### Your task
Please decide whether each statement below agrees with the RubixML issue text that follows. Answer yes or no for each, and quote the exact words of the text that decide it.
1. The error message says Naive Bayes is incompatible with continuous data types.
2. The smoothing value shown in the error message is 1.0.
3. The code applies a TextNormalizer to the dataset.

RubixML / ML

A high-level machine learning and deep learning library for the PHP language.

Home Page:https://rubixml.com

Geek Repo:Geek Repo

Github PK Tool:Github PK Tool

Training with incompatible data types

Snicser opened this issue · comments

Hi,

I am working with NB, but I get this error: Fatal error: Uncaught Rubix\ML\Exceptions\InvalidArgumentException: Naive Bayes (priors: [spam: 0.3, not spam: 0.7], smoothing: 2.5) is incompatible with continuous data types. in

And I cann't find anything about it on the internet.

This is my code:

`<?php

use Rubix\ML\Classifiers\KNearestNeighbors;
use Rubix\ML\Classifiers\NaiveBayes;
use Rubix\ML\CrossValidation\HoldOut;
use Rubix\ML\CrossValidation\Metrics\Accuracy;
use Rubix\ML\Datasets\Labeled;
use Rubix\ML\Datasets\Unlabeled;
use Rubix\ML\Extractors\CSV;
use Rubix\ML\Tokenizers\NGram;
use Rubix\ML\Transformers\NumericStringConverter;
use Rubix\ML\Transformers\TextNormalizer;
use Rubix\ML\Transformers\TfIdfTransformer;
use Rubix\ML\Transformers\WordCountVectorizer;

require_once 'vendor/autoload.php';

$samples = [
['dit is spam'],
['www.kanker.nl'],
['ik heb een vraag over deze shit'],
];

$labels = [
'not spam',
'spam',
'not spam'
];

$dataset = new Labeled($samples, $labels);

$dataset->apply(new TextNormalizer())
    ->apply(new NumericStringConverter())

// ->apply(new TfIdfTransformer())

### Provided material
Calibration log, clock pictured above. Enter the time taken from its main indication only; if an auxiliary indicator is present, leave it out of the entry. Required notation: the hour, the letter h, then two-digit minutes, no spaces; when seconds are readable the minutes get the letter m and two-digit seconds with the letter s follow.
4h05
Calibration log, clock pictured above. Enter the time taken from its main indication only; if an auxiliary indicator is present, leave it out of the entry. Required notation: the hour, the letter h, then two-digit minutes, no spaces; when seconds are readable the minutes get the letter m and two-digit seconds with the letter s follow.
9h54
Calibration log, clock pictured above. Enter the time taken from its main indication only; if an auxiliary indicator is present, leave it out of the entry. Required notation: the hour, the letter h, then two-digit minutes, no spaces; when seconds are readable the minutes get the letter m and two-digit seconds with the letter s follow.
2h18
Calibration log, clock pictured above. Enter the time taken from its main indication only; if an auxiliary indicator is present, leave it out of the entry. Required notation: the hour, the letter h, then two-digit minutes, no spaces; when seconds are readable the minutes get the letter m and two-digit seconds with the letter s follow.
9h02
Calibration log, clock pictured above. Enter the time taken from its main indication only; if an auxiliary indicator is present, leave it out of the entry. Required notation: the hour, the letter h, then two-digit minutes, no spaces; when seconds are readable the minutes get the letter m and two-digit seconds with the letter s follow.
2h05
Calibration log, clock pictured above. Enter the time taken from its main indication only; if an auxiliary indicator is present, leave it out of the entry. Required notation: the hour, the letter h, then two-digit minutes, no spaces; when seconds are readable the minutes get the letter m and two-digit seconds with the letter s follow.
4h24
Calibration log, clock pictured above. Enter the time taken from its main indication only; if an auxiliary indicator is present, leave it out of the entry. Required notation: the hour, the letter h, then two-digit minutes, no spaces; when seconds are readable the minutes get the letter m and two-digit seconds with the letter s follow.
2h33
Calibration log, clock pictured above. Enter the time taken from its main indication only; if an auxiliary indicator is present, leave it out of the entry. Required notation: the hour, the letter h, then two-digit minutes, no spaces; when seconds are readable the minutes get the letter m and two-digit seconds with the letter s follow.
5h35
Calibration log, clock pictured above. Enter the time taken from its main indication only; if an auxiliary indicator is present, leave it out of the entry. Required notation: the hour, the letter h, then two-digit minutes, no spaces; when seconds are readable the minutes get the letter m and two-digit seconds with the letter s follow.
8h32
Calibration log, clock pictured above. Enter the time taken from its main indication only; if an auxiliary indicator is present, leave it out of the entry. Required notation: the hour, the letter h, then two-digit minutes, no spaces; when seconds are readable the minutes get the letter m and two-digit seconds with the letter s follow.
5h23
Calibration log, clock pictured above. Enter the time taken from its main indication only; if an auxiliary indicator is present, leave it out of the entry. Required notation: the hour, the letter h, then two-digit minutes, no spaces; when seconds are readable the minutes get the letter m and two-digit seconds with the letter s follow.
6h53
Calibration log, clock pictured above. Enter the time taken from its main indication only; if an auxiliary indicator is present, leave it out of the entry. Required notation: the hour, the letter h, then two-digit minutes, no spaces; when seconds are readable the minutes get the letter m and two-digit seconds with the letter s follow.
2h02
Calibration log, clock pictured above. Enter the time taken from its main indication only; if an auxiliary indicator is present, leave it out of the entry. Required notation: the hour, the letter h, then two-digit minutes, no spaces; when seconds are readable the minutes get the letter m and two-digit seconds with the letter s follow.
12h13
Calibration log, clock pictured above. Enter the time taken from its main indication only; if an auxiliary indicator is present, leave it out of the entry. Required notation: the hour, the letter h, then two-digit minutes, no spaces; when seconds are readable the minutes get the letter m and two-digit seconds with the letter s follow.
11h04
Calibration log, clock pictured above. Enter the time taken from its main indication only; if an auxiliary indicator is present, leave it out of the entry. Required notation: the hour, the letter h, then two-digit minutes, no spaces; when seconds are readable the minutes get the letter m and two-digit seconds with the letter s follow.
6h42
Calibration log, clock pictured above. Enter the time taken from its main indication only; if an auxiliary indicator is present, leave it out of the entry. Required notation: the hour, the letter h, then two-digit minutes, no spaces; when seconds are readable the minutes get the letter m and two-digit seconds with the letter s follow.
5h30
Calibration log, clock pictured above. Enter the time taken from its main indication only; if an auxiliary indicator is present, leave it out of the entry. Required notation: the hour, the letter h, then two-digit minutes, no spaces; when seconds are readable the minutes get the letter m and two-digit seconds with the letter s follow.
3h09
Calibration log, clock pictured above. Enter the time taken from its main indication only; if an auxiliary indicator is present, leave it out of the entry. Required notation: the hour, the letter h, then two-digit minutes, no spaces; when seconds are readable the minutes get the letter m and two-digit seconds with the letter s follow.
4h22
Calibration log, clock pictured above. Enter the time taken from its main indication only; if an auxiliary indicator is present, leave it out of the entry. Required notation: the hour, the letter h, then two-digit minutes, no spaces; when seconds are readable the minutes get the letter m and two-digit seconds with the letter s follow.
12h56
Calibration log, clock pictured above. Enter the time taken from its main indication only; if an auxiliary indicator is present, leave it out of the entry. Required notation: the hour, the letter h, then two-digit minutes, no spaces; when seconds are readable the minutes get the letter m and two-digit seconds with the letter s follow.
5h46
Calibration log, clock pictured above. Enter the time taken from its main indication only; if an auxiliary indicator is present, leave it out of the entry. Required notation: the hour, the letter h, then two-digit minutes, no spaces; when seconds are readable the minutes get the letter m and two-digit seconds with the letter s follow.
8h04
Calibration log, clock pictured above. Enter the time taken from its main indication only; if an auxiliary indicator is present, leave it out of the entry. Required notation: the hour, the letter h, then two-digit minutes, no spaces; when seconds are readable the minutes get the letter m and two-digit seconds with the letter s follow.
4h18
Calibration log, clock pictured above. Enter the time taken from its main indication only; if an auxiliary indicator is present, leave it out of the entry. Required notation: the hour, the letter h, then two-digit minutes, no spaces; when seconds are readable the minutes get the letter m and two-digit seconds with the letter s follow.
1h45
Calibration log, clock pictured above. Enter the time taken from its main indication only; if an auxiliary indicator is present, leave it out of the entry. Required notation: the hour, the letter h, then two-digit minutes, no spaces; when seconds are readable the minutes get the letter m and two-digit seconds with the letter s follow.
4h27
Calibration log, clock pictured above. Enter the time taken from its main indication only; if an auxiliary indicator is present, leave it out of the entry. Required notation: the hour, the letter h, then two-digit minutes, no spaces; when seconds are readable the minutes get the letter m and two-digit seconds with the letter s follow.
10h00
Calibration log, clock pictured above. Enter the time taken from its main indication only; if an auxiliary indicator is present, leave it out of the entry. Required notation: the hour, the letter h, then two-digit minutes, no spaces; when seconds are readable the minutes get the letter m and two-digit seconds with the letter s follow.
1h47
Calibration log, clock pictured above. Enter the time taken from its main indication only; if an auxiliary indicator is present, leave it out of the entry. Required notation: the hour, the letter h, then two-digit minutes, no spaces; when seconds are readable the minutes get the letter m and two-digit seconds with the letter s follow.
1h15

### Result for this exercise
1. Yes: "is incompatible with continuous data types."
2. No: "smoothing: 2.5"
3. Yes: "$dataset->apply(new TextNormalizer())"